Diante disso, o professor avalia que é preciso ler o dado de que 11,1% da população ocupada tem ensino superior de forma atenta a esse aspecto da privatização da educação, já que esses trabalhadores, em geral, tiveram essa formação que ele chama de pós-secundária muito ruim. "Temos um quadro que confirma Florestan Fernandes quando ele fala que o capitalismo dependente é uma maneira como o capital se organiza permitindo uma brutal heteronomia cultural. Ou seja, não há um grande problema no fato de termos uma força de trabalho modestamente escolarizada, isso não me parece ser um problema estratégico para os setores dominantes", ressalta.

Escola e emprego

O professor de economia da Universidade Federal Fluminense e assessor da presidência do Instituto de Pesquisas Econômicas Aplicadas (Ipea), Fernando Mattos, acredita, entretanto, que os dados mostram que o nível de escolaridade no mercado de trabalho está subindo, já que, em relação ao ensino médio, por exemplo, a escolarização da população ocupada aumentou quase 10% entre 2004 e 2009. "O nível médio completo já é uma qualificação razoável porque em várias profissões é o que se espera e se exige. Isso revela uma melhoria do mercado de trabalho no Brasil", analisa.

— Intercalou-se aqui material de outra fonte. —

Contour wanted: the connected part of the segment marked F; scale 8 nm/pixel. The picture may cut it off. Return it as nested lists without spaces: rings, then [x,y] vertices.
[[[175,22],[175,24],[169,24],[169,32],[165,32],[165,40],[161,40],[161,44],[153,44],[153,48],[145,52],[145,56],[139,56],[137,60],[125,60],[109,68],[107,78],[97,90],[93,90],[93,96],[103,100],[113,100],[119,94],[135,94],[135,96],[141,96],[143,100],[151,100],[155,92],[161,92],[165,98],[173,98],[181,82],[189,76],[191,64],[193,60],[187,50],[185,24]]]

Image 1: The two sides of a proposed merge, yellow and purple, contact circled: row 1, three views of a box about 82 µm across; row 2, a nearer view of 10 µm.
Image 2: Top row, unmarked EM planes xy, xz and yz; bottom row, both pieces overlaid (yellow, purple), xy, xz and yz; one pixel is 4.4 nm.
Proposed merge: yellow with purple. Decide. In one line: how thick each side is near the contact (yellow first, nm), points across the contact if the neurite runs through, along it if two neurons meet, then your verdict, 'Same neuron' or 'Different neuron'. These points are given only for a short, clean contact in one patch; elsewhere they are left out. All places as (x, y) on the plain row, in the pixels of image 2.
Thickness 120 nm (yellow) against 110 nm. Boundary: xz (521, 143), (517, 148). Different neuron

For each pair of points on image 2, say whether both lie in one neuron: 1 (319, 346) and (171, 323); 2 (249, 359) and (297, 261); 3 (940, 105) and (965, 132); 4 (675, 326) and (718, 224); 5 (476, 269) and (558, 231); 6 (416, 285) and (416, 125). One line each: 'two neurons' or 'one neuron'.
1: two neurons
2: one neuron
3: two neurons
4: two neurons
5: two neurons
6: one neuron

Recentemente, a OCDE divulgou uma pesquisa que revelou que no Brasil a taxa de desemprego é maior entre os trabalhadores que concluíram o ensino médio do que entre aqueles sem esse nível de escolarização. "Isso desmente uma teoria muito comum na economia do trabalho que é dizer que o nível de renda da pessoa depende da escolaridade. A geração do emprego não depende só de a pessoa querer e ter boa formação, depende também da atividade econômica estar indo bem. Por exemplo, um rapaz que tenha se formado em engenharia naval nos anos 1990 não arrumaria emprego porque nessa época a industria naval do Brasil foi praticamente eliminada", comenta.

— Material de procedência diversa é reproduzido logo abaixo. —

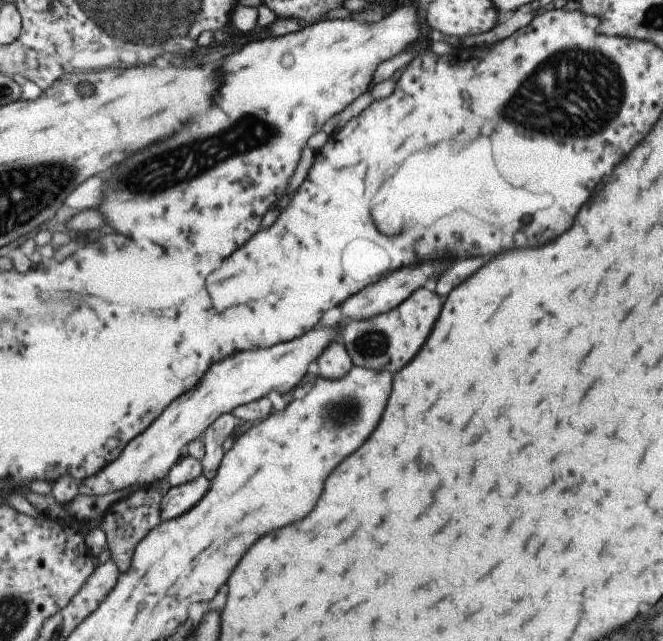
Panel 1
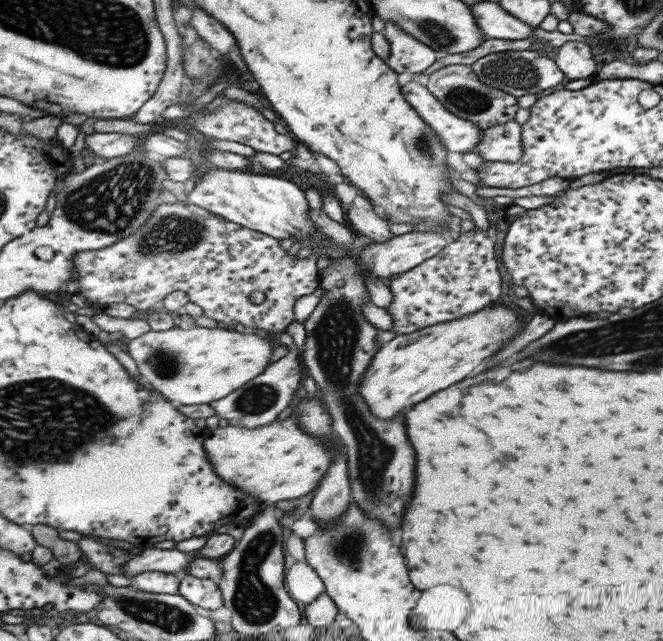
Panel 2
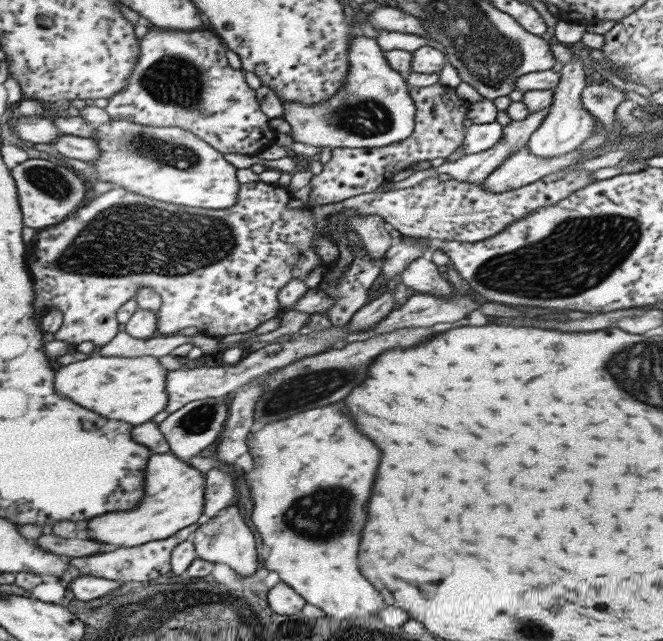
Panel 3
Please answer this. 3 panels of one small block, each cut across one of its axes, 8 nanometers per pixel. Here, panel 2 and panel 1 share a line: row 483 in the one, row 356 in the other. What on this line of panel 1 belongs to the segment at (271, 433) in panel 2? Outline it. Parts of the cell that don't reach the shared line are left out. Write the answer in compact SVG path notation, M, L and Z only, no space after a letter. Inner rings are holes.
M336 323L333 326L319 326L315 330L311 329L309 332L305 331L301 336L288 340L287 342L280 342L270 346L269 348L256 348L255 350L247 350L247 352L235 352L215 364L211 364L207 368L207 372L201 377L201 380L193 387L189 388L187 392L181 394L163 409L155 420L143 429L135 438L132 438L121 451L121 456L117 460L113 460L111 464L107 464L105 468L101 468L97 474L89 476L81 486L79 486L79 494L87 494L87 496L98 496L116 491L127 489L133 485L145 487L157 483L167 476L169 468L177 462L181 454L181 448L185 444L189 444L192 440L201 437L202 432L217 418L220 414L231 413L231 410L237 406L257 400L263 396L267 396L269 392L277 392L277 394L284 394L292 391L295 384L299 384L299 380L306 374L307 365L313 362L326 348L335 340L339 325L343 323Z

O diretor da Faculdade de Economia da UFRJ, João Sabóia, lembra que os dados da Pnad foram coletados em setembro de 2009, ainda durante a crise econômica que atingiu vários países, portanto, indicadores como de desemprego precisam ser analisados sobre esse aspecto. A pesquisa mostra que a taxa de desocupação em relação a 2008 subiu de 7,1% para 8,3%. "A economia estava se recuperando de um choque muito forte e isso ficou evidente na Pnad. Mas desde 2004 há uma tendência clara de melhora do mercado de trabalho, a pesquisa mensal de emprego mostra que a taxa de desemprego vem caindo desde aquela época", afirma.

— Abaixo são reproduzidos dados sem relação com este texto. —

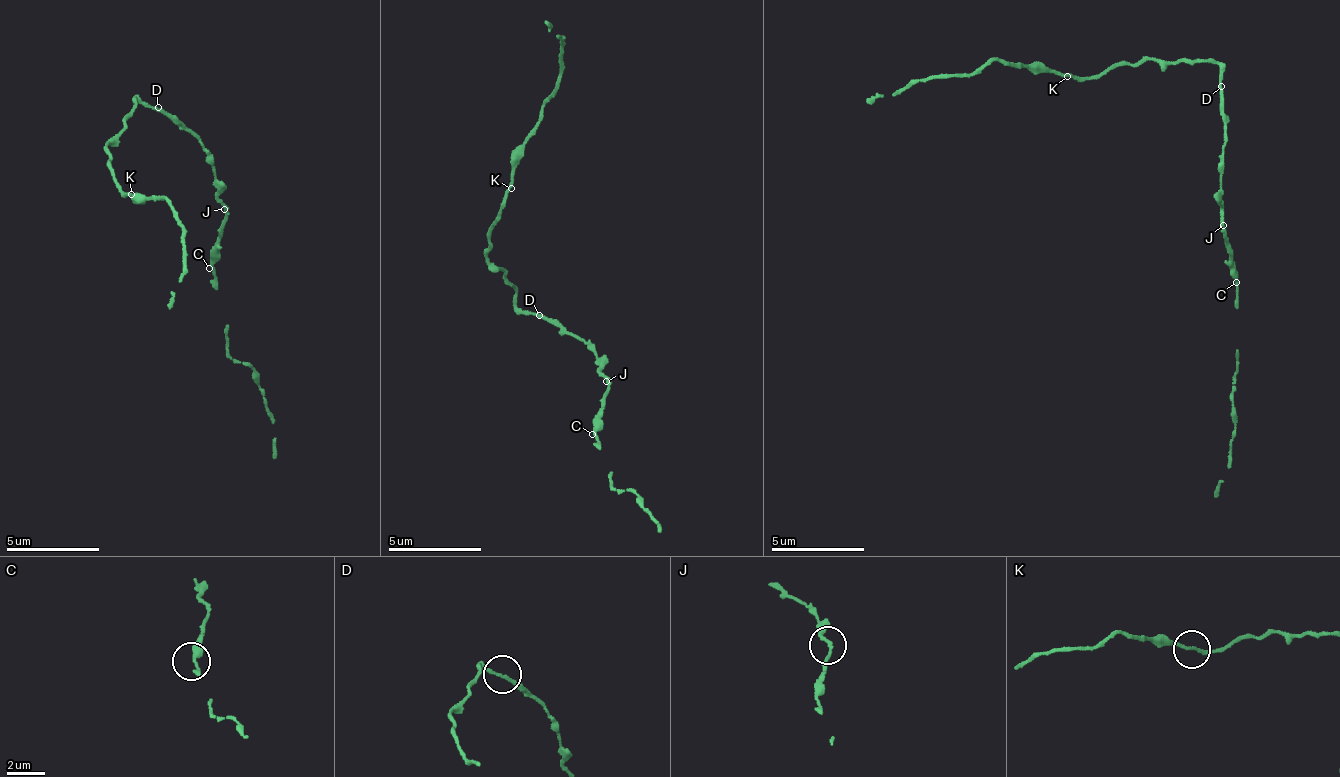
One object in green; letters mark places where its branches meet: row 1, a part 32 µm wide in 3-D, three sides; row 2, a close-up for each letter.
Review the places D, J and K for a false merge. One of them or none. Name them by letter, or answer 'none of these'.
none of these

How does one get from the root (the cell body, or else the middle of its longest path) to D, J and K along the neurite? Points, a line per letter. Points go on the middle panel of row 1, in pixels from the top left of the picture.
D: (553, 322), (539, 315)
J: (553, 322), (567, 333), (581, 337), (586, 347), (595, 352), (595, 365), (605, 380)
K: (553, 322), (520, 312), (515, 284), (487, 260), (487, 227), (497, 221), (511, 188)

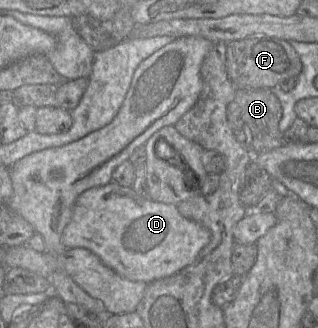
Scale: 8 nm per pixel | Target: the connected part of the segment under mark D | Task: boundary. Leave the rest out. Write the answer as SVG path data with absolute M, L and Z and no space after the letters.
M115 182L84 191L74 203L72 216L63 230L64 249L84 248L120 276L131 281L150 283L172 276L190 265L210 241L210 232L200 223L182 216L178 206L153 201L138 195L132 187Z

Para o professor, os níveis de escolaridade entre a população ocupada ainda são muito baixos. "Para se entrar no mercado de trabalho hoje em condições minimamente favoráveis é preciso ter ensino médio completo. A escolaridade tem crescido muito, mas ainda é muito baixa no Brasil, inclusive em relação aos países da América do Sul. E também não podemos esquecer que apesar dessa melhora, a qualidade do ensino ainda está muito ruim, embora o número de anos estudados pela população tenha crescido bastante", assegura.

Carteira assinada

A Pnad mostrou ainda que os trabalhadores com carteira assinada representavam 59,6% do universo dos trabalhadores no ano passado. Fernando Mattos acredita que houve um aumento significativo da participação das pessoas com carteira assinada no conjunto de ocupados nos últimos anos, o que revela uma economia mais robusta e também um acerto nas políticas sociais implementadas. No entanto, ele considera que o nível de formalidade ainda é baixo. "Ainda há muita gente na informalidade no Brasil. Isso é uma característica de país de terceiro mundo. Não há nenhum demérito para a pessoa que trabalha na informalidade, não é isso, mas o ideal era que a economia fosse formada por cada vez mais pessoas no setor formal porque a informalidade muitas vezes é uma estratégia de sobrevivência que a pessoa tem. Mas a formalidade garante mais segurança e mais direitos, já que na informalidade a pessoa não pode planejar muito a vida", define.

João Sabóia concorda: "a falta de carteira assinada é um problema sério para as pessoas e para o país porque quando elas envelhecerem elas terão algum tipo de benefício, seja contributivo porque elas contribuíram ou não contributivo se as pessoas não tiverem outra renda, vão acabar recebendo um benefício de prestação continuada ou ver receber uma bolsa família, o que seja, o Brasil está melhorando nisso, mas ainda está ruim", argumenta.